Evidence for interactions between inflammatory markers and renin-angiotensin system molecules in the occurrence of albuminuria in children with sickle cell anemia

Cytokine. 2020 Jan;125:154800. doi: 10.1016/j.cyto.2019.154800. Epub 2019 Aug 20.


Sickle cell anemia (SCA) is an important cause of chronic kidney disease, but its pathophysiology is not completely understood. The aim of this study was to compare inflammatory biomarkers in urine samples of SCA children with and without albuminuria, and to explore correlations with renin-angiotensin system (RAS) molecules. A cross-sectional study of 213 children selected from the Minas Gerais state cohort were assigned to two groups: Group 1-89 children with SCA who had albuminuria; Group 2-124 children with SCA and normal albuminuria matched by age and sex with group 1. A subset of 89 children was prospectively followed for a median time of 1.1 year.

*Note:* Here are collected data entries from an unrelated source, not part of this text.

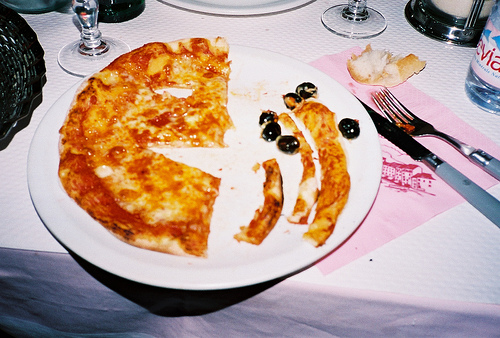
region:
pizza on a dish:
[0, 35, 429, 301]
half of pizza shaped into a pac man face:
[81, 20, 233, 265]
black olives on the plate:
[247, 77, 366, 149]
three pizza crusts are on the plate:
[241, 107, 344, 252]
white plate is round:
[26, 34, 383, 302]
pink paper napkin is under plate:
[313, 151, 465, 281]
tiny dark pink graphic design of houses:
[375, 147, 435, 213]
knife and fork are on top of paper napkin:
[370, 72, 472, 247]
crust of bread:
[338, 40, 424, 97]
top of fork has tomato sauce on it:
[363, 82, 440, 143]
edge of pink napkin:
[362, 222, 446, 270]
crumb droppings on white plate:
[239, 152, 271, 174]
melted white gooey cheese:
[303, 181, 327, 198]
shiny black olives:
[257, 124, 304, 161]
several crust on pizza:
[117, 93, 199, 147]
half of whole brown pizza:
[71, 39, 258, 237]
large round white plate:
[34, 37, 434, 270]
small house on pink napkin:
[362, 145, 449, 205]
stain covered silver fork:
[368, 81, 456, 163]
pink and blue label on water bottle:
[461, 32, 496, 87]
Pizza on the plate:
[58, 33, 231, 256]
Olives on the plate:
[258, 82, 360, 153]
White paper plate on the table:
[26, 42, 381, 287]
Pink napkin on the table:
[298, 45, 499, 273]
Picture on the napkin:
[385, 142, 437, 197]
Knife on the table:
[353, 92, 498, 220]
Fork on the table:
[371, 83, 498, 180]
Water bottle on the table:
[464, 6, 498, 107]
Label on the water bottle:
[471, 19, 499, 86]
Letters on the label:
[475, 38, 499, 70]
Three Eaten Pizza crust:
[290, 100, 345, 235]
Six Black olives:
[255, 75, 350, 145]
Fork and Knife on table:
[345, 95, 490, 240]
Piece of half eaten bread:
[335, 35, 430, 80]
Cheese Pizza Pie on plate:
[120, 80, 285, 230]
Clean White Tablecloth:
[415, 235, 490, 300]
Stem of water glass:
[55, 0, 125, 70]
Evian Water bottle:
[465, 5, 490, 60]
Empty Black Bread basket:
[0, 5, 50, 145]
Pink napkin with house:
[375, 175, 451, 230]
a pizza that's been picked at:
[57, 36, 361, 256]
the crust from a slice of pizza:
[232, 158, 285, 248]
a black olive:
[276, 132, 299, 156]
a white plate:
[224, 37, 246, 272]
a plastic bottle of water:
[466, 5, 498, 116]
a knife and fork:
[371, 84, 498, 237]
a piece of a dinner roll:
[344, 42, 424, 88]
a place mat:
[383, 155, 429, 227]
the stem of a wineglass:
[66, 1, 127, 69]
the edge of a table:
[6, 241, 59, 269]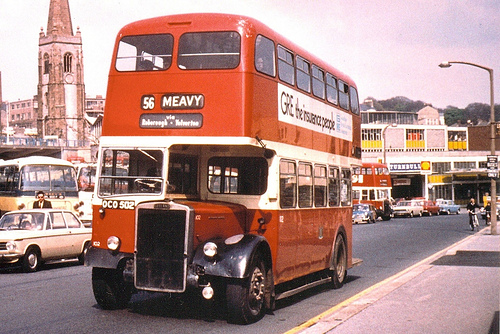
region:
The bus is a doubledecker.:
[76, 10, 383, 322]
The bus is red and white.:
[70, 10, 376, 325]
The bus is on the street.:
[3, 9, 478, 332]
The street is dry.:
[1, 203, 498, 332]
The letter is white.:
[161, 93, 174, 108]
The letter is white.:
[170, 88, 180, 108]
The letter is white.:
[178, 91, 187, 108]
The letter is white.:
[183, 86, 194, 110]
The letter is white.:
[193, 89, 204, 110]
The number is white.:
[141, 93, 155, 112]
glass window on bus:
[113, 33, 170, 70]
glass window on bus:
[175, 30, 239, 68]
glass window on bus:
[254, 33, 274, 77]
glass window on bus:
[278, 45, 295, 90]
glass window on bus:
[294, 57, 312, 92]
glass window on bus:
[311, 62, 325, 98]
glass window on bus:
[325, 72, 339, 105]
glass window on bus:
[281, 156, 298, 204]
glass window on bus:
[298, 160, 312, 209]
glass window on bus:
[313, 163, 328, 206]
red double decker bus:
[96, 12, 352, 314]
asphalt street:
[0, 195, 485, 331]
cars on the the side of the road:
[0, 140, 85, 256]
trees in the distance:
[347, 70, 495, 122]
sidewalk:
[288, 195, 498, 330]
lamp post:
[436, 52, 497, 233]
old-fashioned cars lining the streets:
[318, 177, 463, 217]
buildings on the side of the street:
[353, 97, 495, 202]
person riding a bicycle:
[460, 195, 475, 232]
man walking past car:
[34, 192, 57, 217]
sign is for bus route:
[135, 87, 209, 112]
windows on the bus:
[233, 30, 358, 116]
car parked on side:
[0, 231, 92, 273]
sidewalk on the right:
[432, 268, 479, 317]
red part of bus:
[245, 210, 336, 288]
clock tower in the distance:
[34, 13, 91, 147]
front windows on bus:
[112, 26, 242, 78]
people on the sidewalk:
[469, 186, 490, 234]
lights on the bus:
[200, 232, 225, 263]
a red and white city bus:
[91, 13, 362, 319]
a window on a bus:
[205, 155, 273, 199]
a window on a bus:
[248, 33, 278, 83]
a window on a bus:
[278, 157, 294, 209]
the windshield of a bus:
[101, 149, 161, 195]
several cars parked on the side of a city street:
[355, 197, 462, 222]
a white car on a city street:
[0, 206, 95, 277]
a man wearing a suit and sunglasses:
[29, 190, 53, 210]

Inflammatory biomarkers (chemokines and cytokines) in urine were measured using cytometric beads array, and RAS molecules were measured by ELISA. Children with albuminuria had significantly higher urinary levels of IP-10/CXCL10, MCP-1/CCL2, MIG/CXCL9, IL-8/CXCL8, IL-12p70, TNF, IL-10, and IL-6 than patients with normal albuminuria. In the correlation analysis, albumin/creatinine ratio was significantly and positively correlated with IP-10/CXCL10, MCP-1/CCL2, MIG/CXCL9, IL-8/CXCL8, TNF, IL-10, and IL-6. Significant correlations were found between inflammatory and RAS molecules. In the prospective analysis, cumulative risk of persistent albuminuria was higher for children with urinary levels of IP-10/CXCL10 or IL-6 above the 50th percentile. Our data showed that inflammatory markers and RAS molecules might contribute to the occurrence of albuminuria in children with SCA, suggesting that both pathways interact in sickle cell nephropathy.

Keywords: Biomarker; Inflammation; Nephropathy; Renin-angiotensin system; Sickle cell anemia.